Roger Federer's last, best Grand Slam shot
The 34-year-old Federer, four years removed from his last major title, cruised through the first 10 days at Wimbledon without dropping a set before coming back from two down to defeat Marin Cilic in a quarterfinal classic in which Federer saved three match points. Up next was Milos Raonic, the 25-year-old Canadian without a Grand Slam final to his name who Federer had defeated in nine of 11 career meetings.
Federer played flawlessly in the second and third sets and was serving at 40-love in the fourth to get to a tiebreak that would have put him in the finals of a tournament that had seen Novak Djokovic exit a week earlier. This was Federer's time. His long-awaited cherry on top. But Raonic hit a forehand winner to get to 40-15 and then Federer - not just uncharacteristically but unfathomably - double-faulted twice to get the game to deuce. Raonic won it and a tight fifth set.
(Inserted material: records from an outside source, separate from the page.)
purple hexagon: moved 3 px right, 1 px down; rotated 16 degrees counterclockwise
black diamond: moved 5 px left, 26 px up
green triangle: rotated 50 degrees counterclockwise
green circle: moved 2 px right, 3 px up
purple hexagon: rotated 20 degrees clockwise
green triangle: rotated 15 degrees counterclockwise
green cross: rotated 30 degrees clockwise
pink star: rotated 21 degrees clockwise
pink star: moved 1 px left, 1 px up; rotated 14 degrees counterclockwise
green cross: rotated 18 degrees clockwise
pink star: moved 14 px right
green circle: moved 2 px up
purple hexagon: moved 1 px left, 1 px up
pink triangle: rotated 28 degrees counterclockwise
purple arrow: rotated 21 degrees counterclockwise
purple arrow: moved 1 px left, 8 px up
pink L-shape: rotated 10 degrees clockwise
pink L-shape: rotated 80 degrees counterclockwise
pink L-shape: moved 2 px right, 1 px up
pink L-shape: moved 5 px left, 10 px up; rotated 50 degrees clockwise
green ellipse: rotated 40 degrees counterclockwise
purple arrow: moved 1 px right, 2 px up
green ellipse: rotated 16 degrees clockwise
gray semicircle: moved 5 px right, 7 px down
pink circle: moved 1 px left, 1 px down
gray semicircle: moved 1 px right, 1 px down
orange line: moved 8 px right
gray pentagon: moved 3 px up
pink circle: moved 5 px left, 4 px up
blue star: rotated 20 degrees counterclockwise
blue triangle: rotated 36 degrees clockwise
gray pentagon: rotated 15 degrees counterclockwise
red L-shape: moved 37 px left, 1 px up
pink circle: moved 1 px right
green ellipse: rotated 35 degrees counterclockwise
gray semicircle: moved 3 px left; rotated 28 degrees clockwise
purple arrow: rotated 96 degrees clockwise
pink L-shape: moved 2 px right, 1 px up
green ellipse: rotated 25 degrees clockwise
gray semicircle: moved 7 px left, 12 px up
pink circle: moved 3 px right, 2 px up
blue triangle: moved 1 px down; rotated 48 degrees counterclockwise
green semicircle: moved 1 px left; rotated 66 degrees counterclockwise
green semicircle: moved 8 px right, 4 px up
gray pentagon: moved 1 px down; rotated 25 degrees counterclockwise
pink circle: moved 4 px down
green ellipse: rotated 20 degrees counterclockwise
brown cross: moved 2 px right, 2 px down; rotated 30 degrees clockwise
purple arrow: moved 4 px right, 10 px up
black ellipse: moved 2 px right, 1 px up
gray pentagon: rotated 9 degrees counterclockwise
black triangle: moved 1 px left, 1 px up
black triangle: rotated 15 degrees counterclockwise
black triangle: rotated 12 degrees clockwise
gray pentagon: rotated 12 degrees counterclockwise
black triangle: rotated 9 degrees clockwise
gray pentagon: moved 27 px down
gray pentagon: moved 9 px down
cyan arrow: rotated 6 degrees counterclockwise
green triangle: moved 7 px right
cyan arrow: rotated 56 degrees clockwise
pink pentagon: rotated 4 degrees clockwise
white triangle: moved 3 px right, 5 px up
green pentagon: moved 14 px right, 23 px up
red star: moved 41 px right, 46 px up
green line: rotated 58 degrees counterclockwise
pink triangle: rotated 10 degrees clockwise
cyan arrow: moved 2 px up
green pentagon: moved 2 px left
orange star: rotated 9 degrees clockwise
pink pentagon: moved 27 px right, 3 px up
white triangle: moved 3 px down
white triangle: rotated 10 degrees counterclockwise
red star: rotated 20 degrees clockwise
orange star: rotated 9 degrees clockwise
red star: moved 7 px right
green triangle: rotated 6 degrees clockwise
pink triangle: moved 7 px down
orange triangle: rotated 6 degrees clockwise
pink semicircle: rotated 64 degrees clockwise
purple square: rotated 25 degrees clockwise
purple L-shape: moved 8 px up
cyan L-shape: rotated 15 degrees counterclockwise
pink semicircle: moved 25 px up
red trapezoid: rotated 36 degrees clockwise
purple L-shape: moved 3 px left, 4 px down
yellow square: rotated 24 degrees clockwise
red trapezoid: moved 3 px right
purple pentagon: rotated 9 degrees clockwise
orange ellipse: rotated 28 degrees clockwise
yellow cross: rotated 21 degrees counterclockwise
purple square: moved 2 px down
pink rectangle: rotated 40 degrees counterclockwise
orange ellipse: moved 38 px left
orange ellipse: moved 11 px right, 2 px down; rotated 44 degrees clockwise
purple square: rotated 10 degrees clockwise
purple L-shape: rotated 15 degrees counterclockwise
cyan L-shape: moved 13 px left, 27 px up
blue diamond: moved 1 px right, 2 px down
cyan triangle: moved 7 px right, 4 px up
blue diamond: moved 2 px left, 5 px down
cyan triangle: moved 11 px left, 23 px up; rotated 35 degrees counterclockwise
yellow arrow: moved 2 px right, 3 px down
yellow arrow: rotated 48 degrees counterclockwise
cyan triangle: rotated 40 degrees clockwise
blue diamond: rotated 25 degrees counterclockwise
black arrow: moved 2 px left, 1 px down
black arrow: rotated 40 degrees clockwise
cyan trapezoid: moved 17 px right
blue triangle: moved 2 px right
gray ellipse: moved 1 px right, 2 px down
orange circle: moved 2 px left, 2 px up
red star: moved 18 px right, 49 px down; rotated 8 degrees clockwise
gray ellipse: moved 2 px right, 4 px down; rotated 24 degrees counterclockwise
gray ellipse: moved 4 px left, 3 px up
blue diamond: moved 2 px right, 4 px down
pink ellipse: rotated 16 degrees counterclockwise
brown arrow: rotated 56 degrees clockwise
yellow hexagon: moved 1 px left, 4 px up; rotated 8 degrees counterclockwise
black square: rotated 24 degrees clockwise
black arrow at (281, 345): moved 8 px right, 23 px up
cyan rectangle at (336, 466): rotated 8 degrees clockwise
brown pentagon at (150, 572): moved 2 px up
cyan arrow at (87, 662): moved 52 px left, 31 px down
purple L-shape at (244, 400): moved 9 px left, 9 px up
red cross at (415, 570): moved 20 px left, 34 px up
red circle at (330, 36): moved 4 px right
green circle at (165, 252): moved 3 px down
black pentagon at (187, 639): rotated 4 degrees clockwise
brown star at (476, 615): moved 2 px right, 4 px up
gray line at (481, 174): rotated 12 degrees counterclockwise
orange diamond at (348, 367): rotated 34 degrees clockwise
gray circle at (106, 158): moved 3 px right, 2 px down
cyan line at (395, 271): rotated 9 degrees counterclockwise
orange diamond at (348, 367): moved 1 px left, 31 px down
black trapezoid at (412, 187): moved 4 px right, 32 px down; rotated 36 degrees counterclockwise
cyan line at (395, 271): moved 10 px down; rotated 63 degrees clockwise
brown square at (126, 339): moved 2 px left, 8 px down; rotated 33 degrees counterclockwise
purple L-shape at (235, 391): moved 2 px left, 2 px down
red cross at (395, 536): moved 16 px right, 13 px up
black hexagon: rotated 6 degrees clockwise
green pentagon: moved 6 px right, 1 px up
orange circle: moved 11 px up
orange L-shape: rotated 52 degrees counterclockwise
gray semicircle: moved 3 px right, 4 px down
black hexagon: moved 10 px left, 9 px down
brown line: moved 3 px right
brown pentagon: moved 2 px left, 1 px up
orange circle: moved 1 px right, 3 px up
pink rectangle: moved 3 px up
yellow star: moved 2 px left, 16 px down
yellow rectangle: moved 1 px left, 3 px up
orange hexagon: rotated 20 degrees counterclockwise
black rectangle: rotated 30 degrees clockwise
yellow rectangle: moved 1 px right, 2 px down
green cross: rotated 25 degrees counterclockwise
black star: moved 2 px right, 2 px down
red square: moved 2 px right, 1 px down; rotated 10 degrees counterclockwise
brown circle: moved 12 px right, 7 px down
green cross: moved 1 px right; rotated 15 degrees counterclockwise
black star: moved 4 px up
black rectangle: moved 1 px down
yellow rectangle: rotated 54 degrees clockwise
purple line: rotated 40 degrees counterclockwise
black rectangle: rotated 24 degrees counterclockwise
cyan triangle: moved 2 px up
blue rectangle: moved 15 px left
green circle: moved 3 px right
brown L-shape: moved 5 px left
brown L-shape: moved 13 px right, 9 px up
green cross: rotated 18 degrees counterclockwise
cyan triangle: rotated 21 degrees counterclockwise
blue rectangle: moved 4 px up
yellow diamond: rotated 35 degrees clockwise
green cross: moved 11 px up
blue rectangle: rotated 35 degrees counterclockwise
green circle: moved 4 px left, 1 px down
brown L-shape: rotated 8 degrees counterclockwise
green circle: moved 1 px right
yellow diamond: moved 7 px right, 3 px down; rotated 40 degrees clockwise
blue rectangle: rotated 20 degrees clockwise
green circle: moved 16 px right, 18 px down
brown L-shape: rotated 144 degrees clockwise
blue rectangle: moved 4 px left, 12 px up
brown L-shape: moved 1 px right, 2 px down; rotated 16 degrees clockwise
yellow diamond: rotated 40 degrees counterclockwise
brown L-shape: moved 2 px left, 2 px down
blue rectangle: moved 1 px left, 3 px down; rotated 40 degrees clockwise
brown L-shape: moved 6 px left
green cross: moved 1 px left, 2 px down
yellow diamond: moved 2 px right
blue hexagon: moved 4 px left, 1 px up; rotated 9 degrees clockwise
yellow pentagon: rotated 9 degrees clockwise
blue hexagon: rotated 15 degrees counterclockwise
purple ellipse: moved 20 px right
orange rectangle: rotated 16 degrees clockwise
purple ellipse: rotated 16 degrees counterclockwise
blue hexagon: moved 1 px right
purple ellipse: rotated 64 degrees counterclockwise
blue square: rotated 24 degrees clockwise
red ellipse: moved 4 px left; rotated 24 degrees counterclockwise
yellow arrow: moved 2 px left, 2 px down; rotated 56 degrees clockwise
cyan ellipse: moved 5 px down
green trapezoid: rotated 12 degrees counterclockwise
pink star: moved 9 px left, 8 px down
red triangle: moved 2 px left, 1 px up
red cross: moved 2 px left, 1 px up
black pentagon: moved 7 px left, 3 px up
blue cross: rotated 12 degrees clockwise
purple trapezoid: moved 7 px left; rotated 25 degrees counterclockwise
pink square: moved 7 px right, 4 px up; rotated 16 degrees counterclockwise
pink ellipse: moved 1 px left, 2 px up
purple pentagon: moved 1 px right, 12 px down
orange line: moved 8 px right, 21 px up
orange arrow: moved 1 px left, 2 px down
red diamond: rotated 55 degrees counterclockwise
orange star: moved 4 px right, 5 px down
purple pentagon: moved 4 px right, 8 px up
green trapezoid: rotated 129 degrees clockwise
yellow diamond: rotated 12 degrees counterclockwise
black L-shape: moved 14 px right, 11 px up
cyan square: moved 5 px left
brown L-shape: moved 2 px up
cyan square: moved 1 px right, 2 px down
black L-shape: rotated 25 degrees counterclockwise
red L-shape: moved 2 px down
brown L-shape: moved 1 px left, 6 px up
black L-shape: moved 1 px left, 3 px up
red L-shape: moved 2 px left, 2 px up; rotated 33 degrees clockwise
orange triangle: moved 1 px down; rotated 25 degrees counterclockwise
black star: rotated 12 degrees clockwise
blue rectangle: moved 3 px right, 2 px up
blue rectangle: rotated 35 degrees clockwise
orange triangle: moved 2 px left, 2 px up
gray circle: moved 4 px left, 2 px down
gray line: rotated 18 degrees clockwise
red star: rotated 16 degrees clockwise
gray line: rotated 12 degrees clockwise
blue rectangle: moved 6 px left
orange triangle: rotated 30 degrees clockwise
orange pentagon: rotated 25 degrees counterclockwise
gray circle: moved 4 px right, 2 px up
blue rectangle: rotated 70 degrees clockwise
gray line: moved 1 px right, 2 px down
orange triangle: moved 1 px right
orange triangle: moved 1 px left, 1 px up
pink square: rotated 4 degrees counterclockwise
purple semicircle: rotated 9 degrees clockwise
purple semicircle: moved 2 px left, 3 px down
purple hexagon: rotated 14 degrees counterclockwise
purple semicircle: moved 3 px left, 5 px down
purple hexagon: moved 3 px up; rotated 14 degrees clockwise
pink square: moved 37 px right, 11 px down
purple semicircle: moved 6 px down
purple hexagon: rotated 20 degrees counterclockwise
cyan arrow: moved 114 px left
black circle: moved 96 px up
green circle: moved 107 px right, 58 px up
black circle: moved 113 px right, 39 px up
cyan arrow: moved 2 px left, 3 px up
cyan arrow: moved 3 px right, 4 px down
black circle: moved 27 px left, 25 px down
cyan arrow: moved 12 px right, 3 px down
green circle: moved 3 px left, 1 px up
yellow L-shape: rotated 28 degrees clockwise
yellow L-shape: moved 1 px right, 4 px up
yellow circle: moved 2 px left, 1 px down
Hours later, Andy Murray, who Federer had defeated five straight times including a straight-set thumping in last year's tournament, advanced to the final. An injured Federer wouldn't play again the rest of the year and will resume his quest for one more major next month in Melbourne, knowing he might have left his last best shot on the grass of Centre Court last July. On the bright side, he was said to be more fashionable than Jordan Catalano and a number of Taylor Swift exes, past and future. It's all about perspective.
The end of the Cowboys' 20-year slump
2016 ended up being the best year the Dallas Cowboys have had in two decades. And since their inevitable loss in the divisional playoffs won't happen until 2017, it'll stay that way.